- [YOUR TASKS]
• A. Using the article on burden of proof in bail applications, answer these:
(i) Which provision of the Constitution of Kenya, 2010 provides for the right to bail?
(ii) In bail pending trial, which party carries the legal burden of proof?
(iii) What do some courts insist the Prosecution must produce?
• B. Pick up the article on burden of proof in bail applications after its final sentence and carry it forward.

- [EXCERPT PROVIDED]

Burden of proof in bail applications

The danger of inconsistent legal decisions


By Shadrack Muyesu

Bail is not a privilege; it is a right.

Unless the Prosecution can demonstrate the existence of compelling reasons for which an accused should not be granted bail, courts have a duty to grant bail. It is immaterial that the accused gave proper reasons in their bail application. It is also immaterial that they applied to be granted bail in the first place. Where an accused person has not applied for bail, the Court, acting on its own motion, has a duty to not only inform them of this right, but to also grant bail on reasonable terms.

The right is based on the notion that one is innocent until proven guilty, and is provided for under Article 49 (2) (h) of the Constitution of Kenya, 2010 as well as Section 123 of the Criminal Procedure Rules. The import of this is that all offences are now bailable. It also means that, in the case of bail pending trial, the legal burden of proof lies on the Prosecution to establish the existence of compelling reasons that would justify the denial of bail, or the imposition of suitable bail terms and conditions.

While this seems settled, problems have arisen in that, not only are there conflicting positions on the standard of proof required, but also the manner of discharging the burden (of proof) remains a mystery. Perhaps inadvertently, some courts have also tended to shift the legal burden.

Burden of proof

Where the Prosecution alleges that an accused person will interfere with witnesses, for instance, should it prove this allegation on a balance of probabilities or beyond reasonable doubt, to persuade the Court? And what form of evidence should the Prosecution present to persuade the courts of the existence of compelling reasons? Although some courts insist that the Prosecution must produce an affidavit sworn by the investigating officer, others do not while others still, in addition to an affidavit, require cogent, strong and specific evidence from the Prosecution.

- [EXTRACTED MATERIAL]

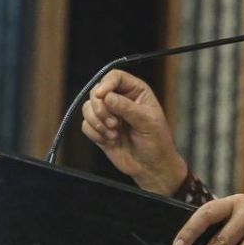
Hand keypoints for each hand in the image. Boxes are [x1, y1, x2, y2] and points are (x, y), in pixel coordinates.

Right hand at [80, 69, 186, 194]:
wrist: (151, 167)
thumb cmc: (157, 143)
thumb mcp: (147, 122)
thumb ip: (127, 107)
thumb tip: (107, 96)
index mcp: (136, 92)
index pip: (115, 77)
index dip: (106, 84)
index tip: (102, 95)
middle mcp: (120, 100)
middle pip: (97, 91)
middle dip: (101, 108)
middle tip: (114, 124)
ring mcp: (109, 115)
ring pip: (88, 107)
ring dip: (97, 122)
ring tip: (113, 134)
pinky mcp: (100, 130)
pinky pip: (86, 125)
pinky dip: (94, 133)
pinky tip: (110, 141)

* * *

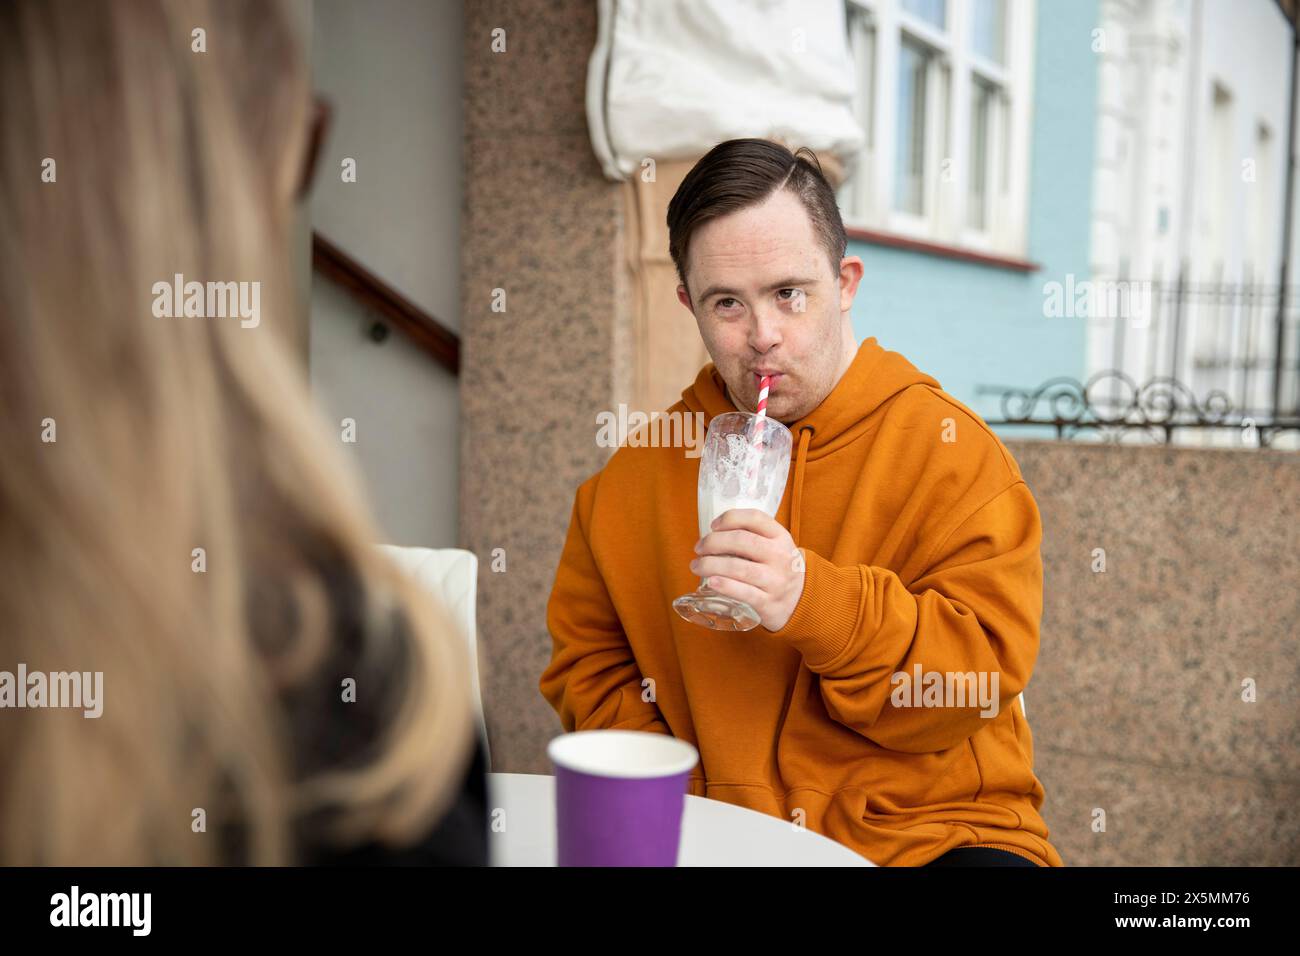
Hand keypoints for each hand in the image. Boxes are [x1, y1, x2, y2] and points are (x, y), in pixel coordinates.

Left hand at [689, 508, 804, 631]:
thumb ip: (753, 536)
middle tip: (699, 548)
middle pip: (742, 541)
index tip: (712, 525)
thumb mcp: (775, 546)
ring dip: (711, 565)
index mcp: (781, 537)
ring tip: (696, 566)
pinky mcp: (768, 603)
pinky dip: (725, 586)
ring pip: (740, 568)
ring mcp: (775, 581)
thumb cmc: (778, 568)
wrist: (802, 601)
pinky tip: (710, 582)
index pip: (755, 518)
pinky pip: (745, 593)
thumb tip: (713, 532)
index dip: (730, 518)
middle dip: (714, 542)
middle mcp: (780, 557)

- [RESULTS BY TASK]
• A.
(i) Article 49 (2) (h).
(ii) The Prosecution.
(iii) An affidavit sworn by the investigating officer.

• B.
‘Job Kenyanya Musoni v Republic’ [2012] eKLR is one matter in which the court held affidavit evidence to be of particular importance. But first, in regard to the legal burden, the Court applied itself in the following manner:

Any person accused of committing any criminal offence is entitled to be admitted to bail on reasonable conditions subject only to the existence of compelling reasons. It is trite law that a party alleging the existence of certain facts has the burden of proving that such facts do in fact exist. The law is that he who alleges must prove. Where, as in the present case, the prosecution is opposed to the release of an accused person on bail claiming that there are compelling reasons to justify denial of bail, it is the duty of the Prosecution to prove on a balance of probabilities that such compelling reasons do in fact exist to warrant the exercise of the court’s discretion against an accused person by denying him his constitutional right to bail. The burden to prove the existence of compelling reasons rests on the prosecution and not on the accused person.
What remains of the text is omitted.